Surviving hospital (just)

My favourite photo so far, understandably! Joe hotfooted it from school (excellent excuse to miss double Philosophy!) to be our first visitor, only an hour after his sisters made their grand entry. Would have been nice if he’d shaved, but there you go…

So, tenuous link to hospitals…The full hideousness of the birth story will follow, promise. Teensy tinsy problem in that we’re friends with the lady who manages women’s healthcare at Kings so want to download to her before I vent here…

In the meantime, I thought, given a few of you are expecting, a ‘how to just about survive hospital’ guide might help.

There are loads of lists out there about what to take, so this isn’t comprehensive, but things I found helpful were:

  • A handheld electric fan
  • Those little water sprays
  • Ice in a thermos, with a flannel
  • Straws (despite all requests to the contrary, you’re lying down a lot, and drinking from a cup or even bottle is tricky)
  • Dried fruit, cereal bars, rice cakes
  • Your own loo roll so you can avoid the nasty hospital paper stuff
  • Endless wet wipes
  • Pen and paper so you can write lists about lists for your partner
  • Your own Paracetamol in case the hospital ‘forgets’
  • A mirror, brush and some make up. Vain, moi? I didn’t have a mirror, the thought of walking to the bathroom was too daunting and, as a result, the post birth photos are being consigned to the bin…
  • I used a nightie from this company, which worked well. They’re made from bamboo jersey which is breathable and keeps you cool (hospitals are so HOT), button down the front which is handy for afterwards and they’re in dark colours, so you don’t have to wander round the hospital looking like you’ve been ten rounds with Freddie Krueger.

Oh, and cheese 😉 Jon put together an amazing picnic for me of all the things I hadn’t been able to eat or drink. Surprisingly enough, foie gras on crackers beats hospital lasagne!

So that covers ‘stuff’. In terms of coping strategies:

Something happens in hospital. No matter who you are, it’s hard not to feel intimidated. These guys are experts, yes? They know what’s best, right? Er, not necessarily.

Take loads of copies of your birth plan and make sure everyone reads it. If they question anything, point out your consultant has agreed it (which means getting your consultant to agree it beforehand, maybe sign it).

In the nicest possible way, stand up for yourself and, to be honest, that is a far more important job for your birth partner than massaging you (would you massage someone having a heart attack? No) or asking for the tenth time if you’re OK (NO! I’m bl**dy not!)

On both a practical and emotional level it really helped to know Jon had my back. I was hyper contracting, had been forgotten, had no painkillers and he stood by Reception and simply refused to leave or shut up till someone came.

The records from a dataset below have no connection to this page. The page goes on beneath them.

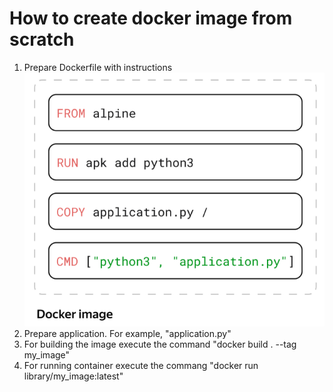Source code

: # How to create docker image from scratch
1. Prepare Dockerfile with instructions
![Image](img/img1.png)
2. Prepare application. For example, "application.py"
3. For building the image execute the command "docker build . --tag my_image"
4. For running container execute the commang "docker run library/my_image:latest"
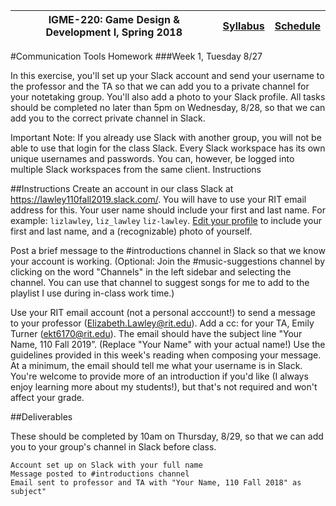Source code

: |  IGME-220: Game Design & Development I, Spring 2018 | [Syllabus](README.md) | [Schedule](Schedule.md) |
|----|----|----|

#Communication Tools Homework
###Week 1, Tuesday 8/27

In this exercise, you'll set up your Slack account and send your username to the professor and the TA so that we can add you to a private channel for your notetaking group. You'll also add a photo to your Slack profile. All tasks should be completed no later than 5pm on Wednesday, 8/28, so that we can add you to the correct private channel in Slack.

Important Note: If you already use Slack with another group, you will not be able to use that login for the class Slack. Every Slack workspace has its own unique usernames and passwords. You can, however, be logged into multiple Slack workspaces from the same client.
Instructions

##Instructions
Create an account in our class Slack at https://lawley110fall2019.slack.com/. You will have to use your RIT email address for this. Your user name should include your first and last name. For example: `lizlawley`, `liz_lawley` `liz-lawley`. [Edit your profile](https://get.slack.help/hc/en-us/articles/204092246-Edit-your-profile) to include your first and last name, and a (recognizable) photo of yourself.

Post a brief message to the #introductions channel in Slack so that we know your account is working. (Optional: Join the #music-suggestions channel by clicking on the word "Channels" in the left sidebar and selecting the channel. You can use that channel to suggest songs for me to add to the playlist I use during in-class work time.)

Use your RIT email account (not a personal acccount!) to send a message to your professor (Elizabeth.Lawley@rit.edu). Add a cc: for your TA, Emily Turner (ekt6170@rit.edu). The email should have the subject line "Your Name, 110 Fall 2019”. (Replace "Your Name" with your actual name!) Use the guidelines provided in this week's reading when composing your message. At a minimum, the email should tell me what your username is in Slack. You're welcome to provide more of an introduction if you'd like (I always enjoy learning more about my students!), but that's not required and won't affect your grade.

##Deliverables

These should be completed by 10am on Thursday, 8/29, so that we can add you to your group's channel in Slack before class.

    Account set up on Slack with your full name
    Message posted to #introductions channel
    Email sent to professor and TA with "Your Name, 110 Fall 2018" as subject"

Then the opposite – in recovery when we had different people coming in every 5 minutes and I hadn’t slept for 48 hours by that point, he sat outside the door and blocked all entry.

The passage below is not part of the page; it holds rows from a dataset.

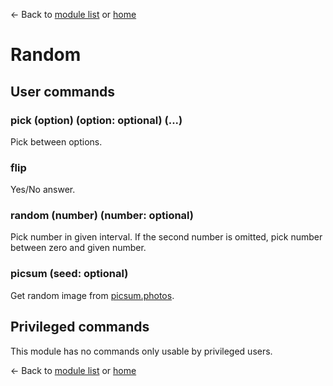 ← Back to [module list](index.md) or [home](../index.md)

# Random

## User commands

### pick (option) (option: optional) (...)

Pick between options.

### flip

Yes/No answer.

### random (number) (number: optional)

Pick number in given interval. If the second number is omitted, pick number between zero and given number.

### picsum (seed: optional)

Get random image from [picsum.photos](https://picsum.photos).


## Privileged commands

This module has no commands only usable by privileged users.


← Back to [module list](index.md) or [home](../index.md)
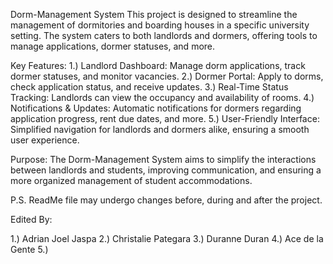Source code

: Dorm-Management System
This project is designed to streamline the management of dormitories and boarding houses in a specific university setting. The system caters to both landlords and dormers, offering tools to manage applications, dormer statuses, and more.

Key Features:
1.) Landlord Dashboard: Manage dorm applications, track dormer statuses, and monitor vacancies.
2.) Dormer Portal: Apply to dorms, check application status, and receive updates.
3.) Real-Time Status Tracking: Landlords can view the occupancy and availability of rooms.
4.) Notifications & Updates: Automatic notifications for dormers regarding application progress, rent due dates, and more.
5.) User-Friendly Interface: Simplified navigation for landlords and dormers alike, ensuring a smooth user experience.

Purpose:
The Dorm-Management System aims to simplify the interactions between landlords and students, improving communication, and ensuring a more organized management of student accommodations.

P.S. ReadMe file may undergo changes before, during and after the project.




Edited By:

1.) Adrian Joel Jaspa
2.) Christalie Pategara
3.) Duranne Duran
4.) Ace de la Gente
5.)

We sound like a nightmare don’t we?! And I’m sure my NHS cousins are appalled…but keep reminding yourself that, when it comes to your own body, you’re often far more of an expert than them.

In recovery, don’t be a hero. Especially if you’ve had a CS. I knackered myself trying to pick the twins up, cope alone during the nights etc when really I shouldn’t have been moving. Use that buzzer to get someone to come and help with the lifting and also for those first few feeds. It’s important you get them right otherwise you get the dreaded cracking which is difficult to reverse.

Limit visits, and keep them brief. They’re surprisingly tiring and you also don’t want feeding patterns disturbed, lovely as it is to show off the new arrivals – you’ve got plenty of time for that later.

Hope this helps. So, to end with a gratuitous and completely unconnected pic of the girls ‘enjoying’ bathtime.


They usually seem to like it apart from when Joe’s there, at which point they scream their little pink heads off in a successful attempt to dissuade him from ever helping…Note the handy bath seats – solves the problem of how to bathe two babies with the same number of hands!